• What is needed
Reproduce every one of the following rows verbatim, keeping each line unchanged and in the same order.

-- start of Records for this task --

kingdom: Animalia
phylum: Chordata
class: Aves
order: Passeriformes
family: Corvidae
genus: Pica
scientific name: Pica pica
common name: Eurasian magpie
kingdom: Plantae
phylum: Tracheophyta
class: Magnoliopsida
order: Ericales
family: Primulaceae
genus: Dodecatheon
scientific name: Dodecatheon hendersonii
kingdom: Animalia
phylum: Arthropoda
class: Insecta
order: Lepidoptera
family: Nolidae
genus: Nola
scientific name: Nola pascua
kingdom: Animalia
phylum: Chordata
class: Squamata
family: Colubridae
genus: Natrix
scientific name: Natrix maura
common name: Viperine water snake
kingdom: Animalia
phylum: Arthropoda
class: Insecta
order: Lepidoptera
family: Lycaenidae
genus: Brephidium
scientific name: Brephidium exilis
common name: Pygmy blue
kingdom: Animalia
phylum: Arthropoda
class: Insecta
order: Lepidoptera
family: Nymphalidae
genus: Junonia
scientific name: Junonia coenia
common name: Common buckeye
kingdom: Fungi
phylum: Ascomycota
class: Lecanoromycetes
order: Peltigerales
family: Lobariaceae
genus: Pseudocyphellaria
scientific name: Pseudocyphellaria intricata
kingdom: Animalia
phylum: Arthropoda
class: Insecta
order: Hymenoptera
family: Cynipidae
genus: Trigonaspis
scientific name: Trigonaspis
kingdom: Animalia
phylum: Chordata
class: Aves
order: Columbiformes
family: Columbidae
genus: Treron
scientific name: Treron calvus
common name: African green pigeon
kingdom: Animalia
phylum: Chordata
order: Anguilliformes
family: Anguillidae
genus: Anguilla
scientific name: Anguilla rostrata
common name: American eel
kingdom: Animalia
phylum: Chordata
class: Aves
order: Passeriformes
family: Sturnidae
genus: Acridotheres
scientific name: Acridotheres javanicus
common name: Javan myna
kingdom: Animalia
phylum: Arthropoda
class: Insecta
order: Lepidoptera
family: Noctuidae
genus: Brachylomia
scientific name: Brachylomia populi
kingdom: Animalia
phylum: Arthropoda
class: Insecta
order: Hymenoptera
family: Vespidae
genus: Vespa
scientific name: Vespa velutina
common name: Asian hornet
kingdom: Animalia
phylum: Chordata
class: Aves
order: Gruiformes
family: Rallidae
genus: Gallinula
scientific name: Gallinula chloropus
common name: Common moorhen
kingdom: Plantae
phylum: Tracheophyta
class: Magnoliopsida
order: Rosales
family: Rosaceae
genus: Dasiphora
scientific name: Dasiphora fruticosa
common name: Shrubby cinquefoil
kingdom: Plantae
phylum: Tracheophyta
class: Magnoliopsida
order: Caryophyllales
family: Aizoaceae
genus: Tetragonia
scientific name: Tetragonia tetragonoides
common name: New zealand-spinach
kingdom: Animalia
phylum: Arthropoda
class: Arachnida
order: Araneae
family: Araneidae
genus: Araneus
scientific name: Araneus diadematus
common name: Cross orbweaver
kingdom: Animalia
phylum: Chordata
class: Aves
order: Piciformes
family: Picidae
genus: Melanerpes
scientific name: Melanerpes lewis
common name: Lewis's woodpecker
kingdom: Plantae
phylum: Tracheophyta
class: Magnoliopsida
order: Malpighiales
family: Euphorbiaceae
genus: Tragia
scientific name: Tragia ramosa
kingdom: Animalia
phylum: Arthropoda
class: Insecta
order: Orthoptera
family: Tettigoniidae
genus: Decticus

-- end of Records for this task --

• Task answer
kingdom: Animalia
phylum: Chordata
class: Aves
order: Passeriformes
family: Corvidae
genus: Pica
scientific name: Pica pica
common name: Eurasian magpie
kingdom: Plantae
phylum: Tracheophyta
class: Magnoliopsida
order: Ericales
family: Primulaceae
genus: Dodecatheon
scientific name: Dodecatheon hendersonii
kingdom: Animalia
phylum: Arthropoda
class: Insecta
order: Lepidoptera
family: Nolidae
genus: Nola
scientific name: Nola pascua
kingdom: Animalia
phylum: Chordata
class: Squamata
family: Colubridae
genus: Natrix
scientific name: Natrix maura
common name: Viperine water snake
kingdom: Animalia
phylum: Arthropoda
class: Insecta
order: Lepidoptera
family: Lycaenidae
genus: Brephidium
scientific name: Brephidium exilis
common name: Pygmy blue
kingdom: Animalia
phylum: Arthropoda
class: Insecta
order: Lepidoptera
family: Nymphalidae
genus: Junonia
scientific name: Junonia coenia
common name: Common buckeye
kingdom: Fungi
phylum: Ascomycota
class: Lecanoromycetes
order: Peltigerales
family: Lobariaceae
genus: Pseudocyphellaria
scientific name: Pseudocyphellaria intricata
kingdom: Animalia
phylum: Arthropoda
class: Insecta
order: Hymenoptera
family: Cynipidae
genus: Trigonaspis
scientific name: Trigonaspis
kingdom: Animalia
phylum: Chordata
class: Aves
order: Columbiformes
family: Columbidae
genus: Treron
scientific name: Treron calvus
common name: African green pigeon
kingdom: Animalia
phylum: Chordata
order: Anguilliformes
family: Anguillidae
genus: Anguilla
scientific name: Anguilla rostrata
common name: American eel
kingdom: Animalia
phylum: Chordata
class: Aves
order: Passeriformes
family: Sturnidae
genus: Acridotheres
scientific name: Acridotheres javanicus
common name: Javan myna
kingdom: Animalia
phylum: Arthropoda
class: Insecta
order: Lepidoptera
family: Noctuidae
genus: Brachylomia
scientific name: Brachylomia populi
kingdom: Animalia
phylum: Arthropoda
class: Insecta
order: Hymenoptera
family: Vespidae
genus: Vespa
scientific name: Vespa velutina
common name: Asian hornet
kingdom: Animalia
phylum: Chordata
class: Aves
order: Gruiformes
family: Rallidae
genus: Gallinula
scientific name: Gallinula chloropus
common name: Common moorhen
kingdom: Plantae
phylum: Tracheophyta
class: Magnoliopsida
order: Rosales
family: Rosaceae
genus: Dasiphora
scientific name: Dasiphora fruticosa
common name: Shrubby cinquefoil
kingdom: Plantae
phylum: Tracheophyta
class: Magnoliopsida
order: Caryophyllales
family: Aizoaceae
genus: Tetragonia
scientific name: Tetragonia tetragonoides
common name: New zealand-spinach
kingdom: Animalia
phylum: Arthropoda
class: Arachnida
order: Araneae
family: Araneidae
genus: Araneus
scientific name: Araneus diadematus
common name: Cross orbweaver
kingdom: Animalia
phylum: Chordata
class: Aves
order: Piciformes
family: Picidae
genus: Melanerpes
scientific name: Melanerpes lewis
common name: Lewis's woodpecker
kingdom: Plantae
phylum: Tracheophyta
class: Magnoliopsida
order: Malpighiales
family: Euphorbiaceae
genus: Tragia
scientific name: Tragia ramosa
kingdom: Animalia
phylum: Arthropoda
class: Insecta
order: Orthoptera
family: Tettigoniidae
genus: Decticus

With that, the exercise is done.